→ **What is required**
Tally the lines in the following entries that include the word "Литавры"; state only the total.

Task inputs section start

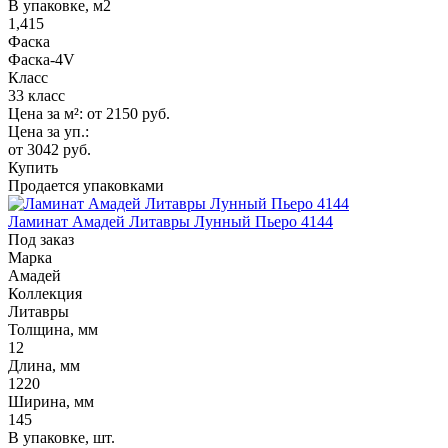
В упаковке, м2
1,415
Фаска
Фаска-4V
Класс
33 класс
Цена за м²:
от 2150
руб.
Цена за уп.:
от 3042
руб.
Купить
Продается упаковками
Ламинат Амадей Литавры Лунный Пьеро 4144
Под заказ
Марка
Амадей
Коллекция
Литавры
Толщина, мм
12
Длина, мм
1220
Ширина, мм
145
В упаковке, шт.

Task inputs section end

→ **Answer to this exercise**
2